We got back and dad went straight to work - he didn't go home, never told his wife, and we were told to stay hush. That was fine until two weeks later a hospital bill for 600 euro came through the door...
Orphan visits & private jets
Jennifer Blackwood (Moldova & Faroe Islands)
I used to be involved with a lot of Tartan Army charity work and we support children in every country we go to. This trip was to Moldova, and we took a bus load with gifts to an orphanage. We took little bottles of Irn-Bru and the funniest thing was watching the kids get their first taste of it. You saw the look of utter confusion on one little girl's face, then suddenly it lit up when she tasted it and she downed the bottle in one. That's the memory that's stuck with me the longest.
Also, when we went to the Faroe Islands, we hired our own plane. We had about 26 of us on this small executive jet with its own bar. It was phenomenal. We rocked up at Glasgow Airport at 3am and had our own check-in desk and security. It was one of the best experiences of my life.
A cracking bird & an international incident
Anonymous (Hong Kong & Moldova)
In Hong Kong, one of the lads came down to the bar next to the hotel. He told his room-mate he had found a "cracking bird" and had left her in the room. The room-mate rushed upstairs worried about his stuff being nicked, only to discover his pal had purchased a chicken at one of the local markets and let it loose in the hotel room.
There was also a Tartan Army guy who signed a guest book at a monastery in deepest Moldova. He took a new page and signed "TA woz ere 2004". The book turned out to be an ancient religious artefact. It was more than 700 years old and had a prayer written in it by St Francis of Assisi, so they said. Very nearly a huge diplomatic incident...
We were over in Warsaw and went out to enjoy all that the place had to offer. When the pub closed, me and my pals went looking for a nightclub. After finding what we thought was just the very place, the doorman said something to me in Polish and I just nodded at him, not understanding a word of it.

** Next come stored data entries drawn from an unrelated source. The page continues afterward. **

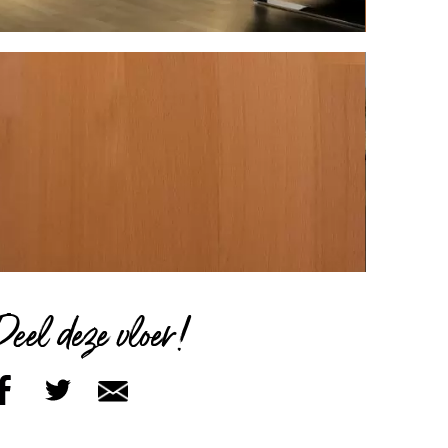
Deel deze vloer!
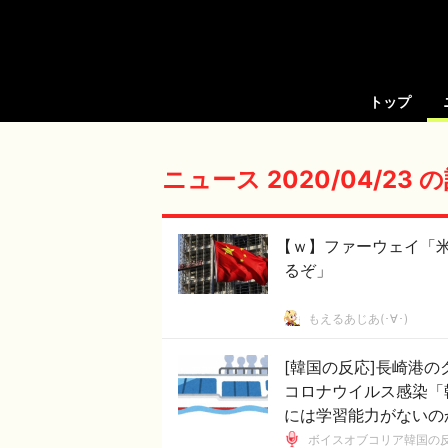
トップ
ニュース 2020/04/23
【ｗ】ファーウェイ「
るぞ」
もえるあじあ(･∀･)
[韓国の反応]長崎港の
コロナウイルス感染「
には学習能力がないの
ボイスオブコリア韓国の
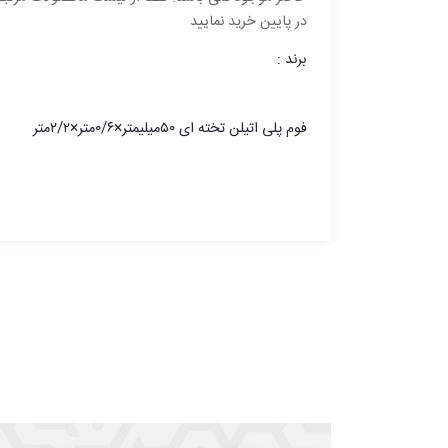
در پایین خرید نمایید
برند :
فوم پلی اتیلن تخته ای ۵۰میلیمتر×۰/۶متر×۲/۲متر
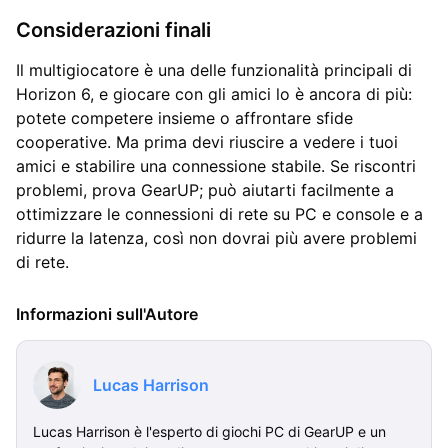
Considerazioni finali
Il multigiocatore è una delle funzionalità principali di
Horizon 6, e giocare con gli amici lo è ancora di più:
potete competere insieme o affrontare sfide
cooperative. Ma prima devi riuscire a vedere i tuoi
amici e stabilire una connessione stabile. Se riscontri
problemi, prova GearUP; può aiutarti facilmente a
ottimizzare le connessioni di rete su PC e console e a
ridurre la latenza, così non dovrai più avere problemi
di rete.
Informazioni sull'Autore
Lucas Harrison
Lucas Harrison è l'esperto di giochi PC di GearUP e un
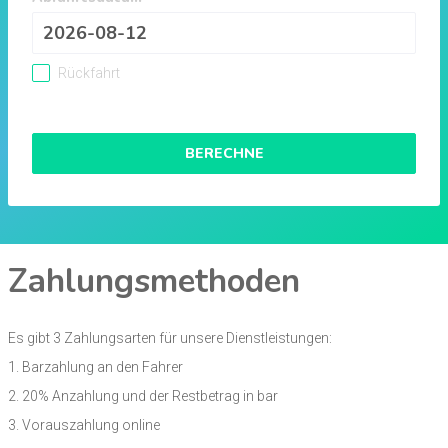
Rückfahrt
BERECHNE
Zahlungsmethoden
Es gibt 3 Zahlungsarten für unsere Dienstleistungen:
1. Barzahlung an den Fahrer
2. 20% Anzahlung und der Restbetrag in bar
3. Vorauszahlung online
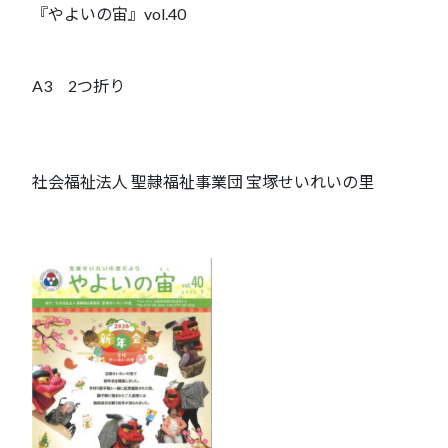
『やよいの宙』vol.40
A3 2つ折り
社会福祉法人 聖隷福祉事業団 宝塚せいれいの里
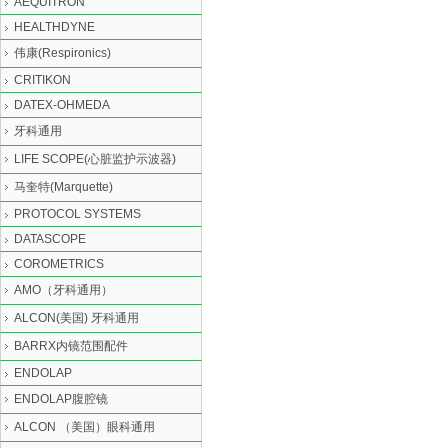
AEQUITRON
HEALTHDYNE
伟康(Respironics)
CRITIKON
DATEX-OHMEDA
牙科通用
LIFE SCOPE(心脏监护示波器)
马奎特(Marquette)
PROTOCOL SYSTEMS
DATASCOPE
COROMETRICS
AMO（牙科通用）
ALCON(美国) 牙科通用
BARRX内镜范围配件
ENDOLAP
ENDOLAP腹腔镜
ALCON （美国）眼科通用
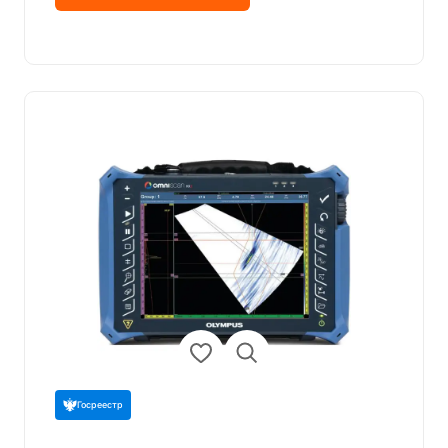
Госреестр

Turns out we gate-crashed somebody's 21st. I befriended a few locals and ended up at a house party somewhere. When I left, I realised I didn't know the way to my hotel, so I found a park to sleep in. Waking up rough in the morning, I managed to make my way back to the hotel.
Forgetting the key & 40th birthday celebrations
Gary Bannatyne (Wales & Belgium)
It was my 40th and Scotland were playing in Wales, then Belgium, so we decided to organise a few buses from Cumbernauld and Oransay.

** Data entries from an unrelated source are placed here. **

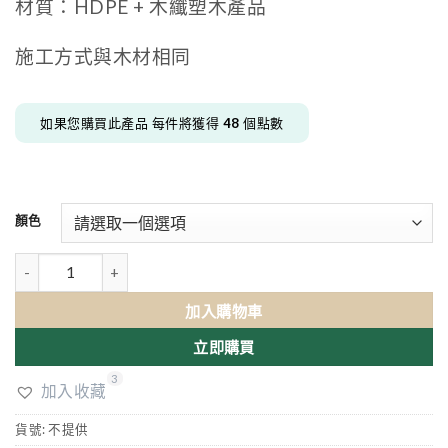
材質：HDPE + 木纖塑木產品
施工方式與木材相同
如果您購買此產品 每件將獲得
48
個點數
顏色
塑木實心角材 (240cm x 5cm x 4cm) 數量
加入購物車
立即購買
3
加入收藏
貨號:
不提供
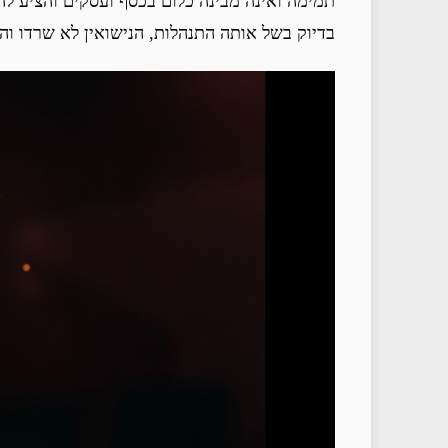
תמימה ואינה מבינה כלום בכסף ועסקים והציע ל
בדיוק בשל אותה התנהלות, הנישואין לא שרדו וה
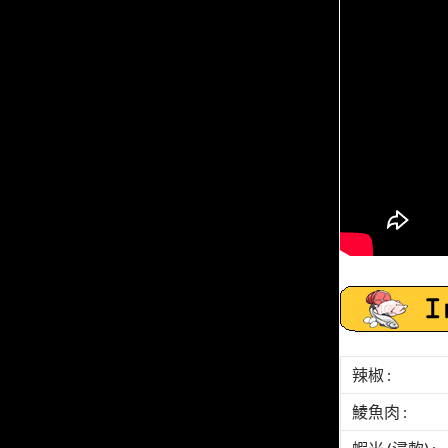
辣椒 :
鯪魚肉 :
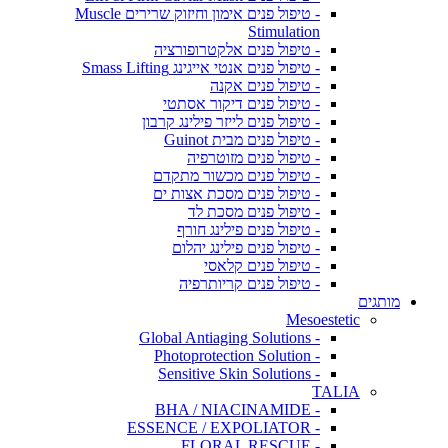
- טיפול פנים אימון וחיזוק שרירים Muscle
Stimulation
- טיפול פנים אלקטרופורציה
- טיפול פנים אנטי אייגינג Smass Lifting
- טיפול פנים אקנה
- טיפול פנים דיקור אסתטי
- טיפול פנים לייזר פילינג קרבון
- טיפול פנים מבית Guinot
- טיפול פנים מזוטרפיה
- טיפול פנים מכשור מתקדם
- טיפול פנים מסכת אצות ים
- טיפול פנים מסכת לד
- טיפול פנים פילינג חורף
- טיפול פנים פילינג יהלום
- טיפול פנים קלאסי
- טיפול פנים קריותרפיה
מותגים
Mesoestetic
- Global Antiaging Solutions
- Photoprotection Solution
- Sensitive Skin Solutions
TALIA
- BHA / NIACINAMIDE
- ESSENCE / EXPOLIATOR
- FLORAL RESCUE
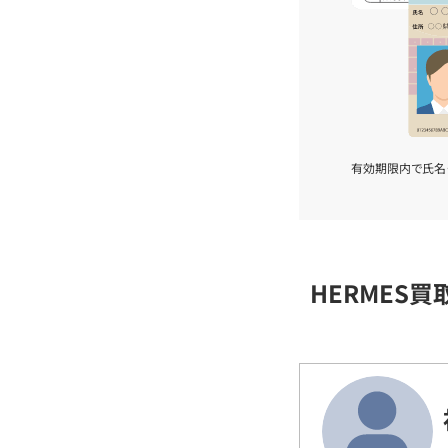
有効期限内で氏名
HERMES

After the match in Wales, someone asked one of the drivers if he fancied coming for a few pints. The next morning, as both cohorts were getting on to the buses, the driver heading back to Oransay realised he'd lost the keys to the bus. Everybody heading back to Scotland had to wait for another driver to get to Wales with spare keys, whilst the rest of us headed onwards to Belgium.
Partying with the Rosenborg team
Douglas Smith (France '98)
While we were at the 1998 World Cup, we were looking for tickets for the Brazil game while in Bordeaux. I got chatting to a Norwegian from Trondheim. I asked him if he was a Rosenburg fan, to which he replied, "yes".

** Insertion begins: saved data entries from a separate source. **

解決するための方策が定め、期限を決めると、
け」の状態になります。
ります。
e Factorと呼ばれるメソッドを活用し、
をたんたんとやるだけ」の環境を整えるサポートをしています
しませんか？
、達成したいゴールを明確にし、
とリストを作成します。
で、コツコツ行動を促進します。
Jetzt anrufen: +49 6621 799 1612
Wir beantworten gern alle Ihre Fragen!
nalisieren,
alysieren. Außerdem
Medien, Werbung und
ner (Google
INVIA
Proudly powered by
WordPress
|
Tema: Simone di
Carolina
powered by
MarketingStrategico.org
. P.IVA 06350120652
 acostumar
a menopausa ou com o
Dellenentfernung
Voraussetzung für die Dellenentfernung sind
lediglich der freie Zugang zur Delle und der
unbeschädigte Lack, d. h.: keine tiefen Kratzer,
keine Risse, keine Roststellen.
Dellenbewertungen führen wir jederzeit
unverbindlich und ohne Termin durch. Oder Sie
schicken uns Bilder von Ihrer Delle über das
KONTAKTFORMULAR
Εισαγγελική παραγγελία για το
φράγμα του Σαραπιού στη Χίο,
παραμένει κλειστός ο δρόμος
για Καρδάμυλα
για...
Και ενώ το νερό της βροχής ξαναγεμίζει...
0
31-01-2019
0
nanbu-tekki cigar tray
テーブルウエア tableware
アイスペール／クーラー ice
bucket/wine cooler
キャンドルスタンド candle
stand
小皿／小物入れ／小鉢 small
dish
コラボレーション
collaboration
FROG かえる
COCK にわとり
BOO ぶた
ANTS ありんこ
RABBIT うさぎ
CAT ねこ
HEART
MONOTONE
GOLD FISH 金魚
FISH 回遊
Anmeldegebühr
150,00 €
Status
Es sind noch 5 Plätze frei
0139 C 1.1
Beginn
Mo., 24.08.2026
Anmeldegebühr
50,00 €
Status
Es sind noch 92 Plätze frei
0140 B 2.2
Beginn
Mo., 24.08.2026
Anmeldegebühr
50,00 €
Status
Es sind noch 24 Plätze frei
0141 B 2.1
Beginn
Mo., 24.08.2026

I asked him if he went to games often and he replied, "I'm actually the Rosenburg manager". So instead of getting tickets to the Brazil game, we got tickets for the game against Norway. I met Joe Jordan who signed the team sheet for me. We also got to meet the full Rosenborg team and the president.
Contributors were speaking to BBC Scotland's Lauren Dick, Nick McPheat & Stephen Couse.